Copy exactly the lines of the data below that run from the line holding "top:48px; display:flex; align-items:flex-end;" through the line holding "top:48px; display:flex; align-items:flex-start;", both ends included.

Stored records
··········

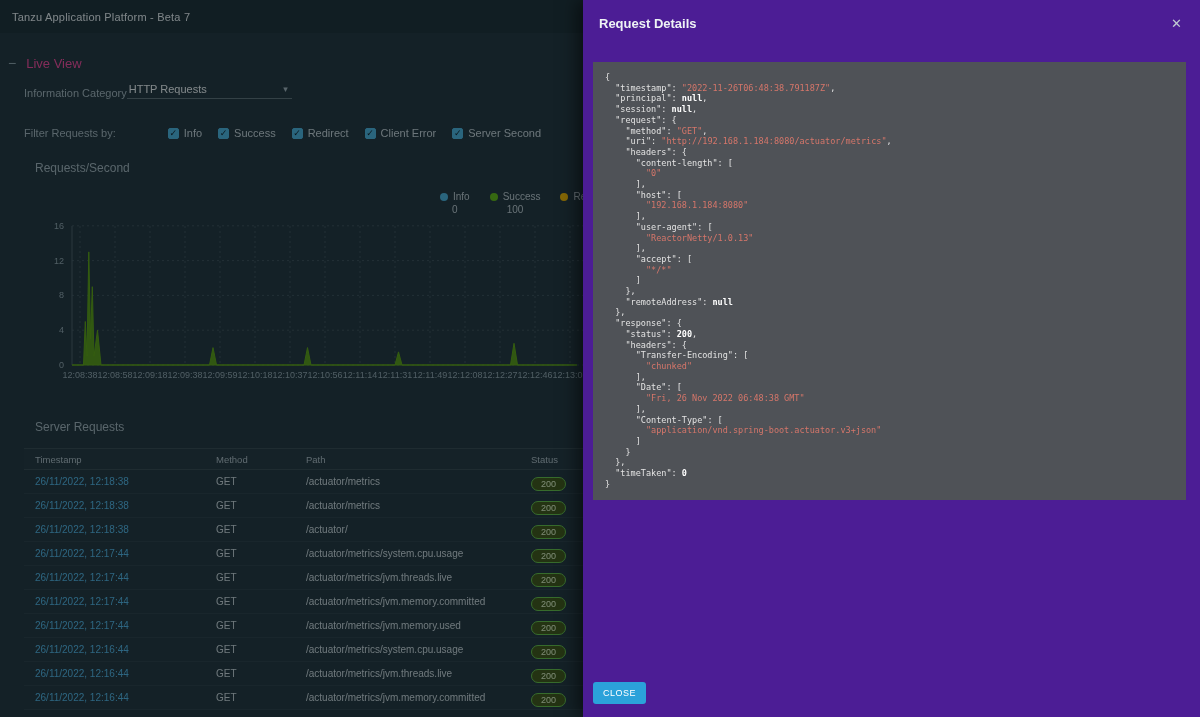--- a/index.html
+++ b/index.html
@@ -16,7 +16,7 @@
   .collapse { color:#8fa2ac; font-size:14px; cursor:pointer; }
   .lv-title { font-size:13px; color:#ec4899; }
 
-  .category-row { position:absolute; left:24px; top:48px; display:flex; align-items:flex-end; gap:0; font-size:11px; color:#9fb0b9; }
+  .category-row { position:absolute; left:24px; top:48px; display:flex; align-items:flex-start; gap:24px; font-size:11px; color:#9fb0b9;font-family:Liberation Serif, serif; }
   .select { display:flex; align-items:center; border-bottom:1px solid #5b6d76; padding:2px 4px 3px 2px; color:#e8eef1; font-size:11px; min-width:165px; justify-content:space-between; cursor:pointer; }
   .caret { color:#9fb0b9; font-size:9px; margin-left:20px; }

··········

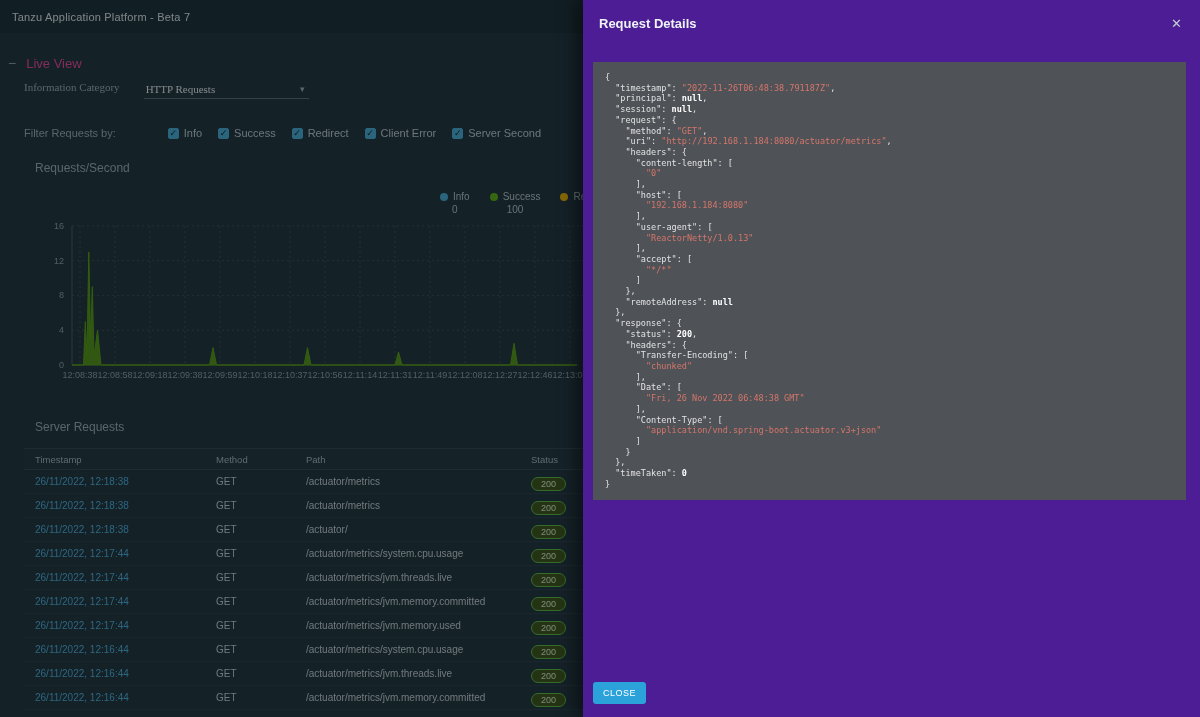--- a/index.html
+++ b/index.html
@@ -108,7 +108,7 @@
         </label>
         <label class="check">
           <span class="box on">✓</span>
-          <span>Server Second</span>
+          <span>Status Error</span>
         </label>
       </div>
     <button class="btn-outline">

··········

Written answer:
-  .category-row { position:absolute; left:24px; top:48px; display:flex; align-items:flex-end; gap:0; font-size:11px; color:#9fb0b9; }
+  .category-row { position:absolute; left:24px; top:48px; display:flex; align-items:flex-start; gap:24px; font-size:11px; color:#9fb0b9;font-family:Liberation Serif, serif; }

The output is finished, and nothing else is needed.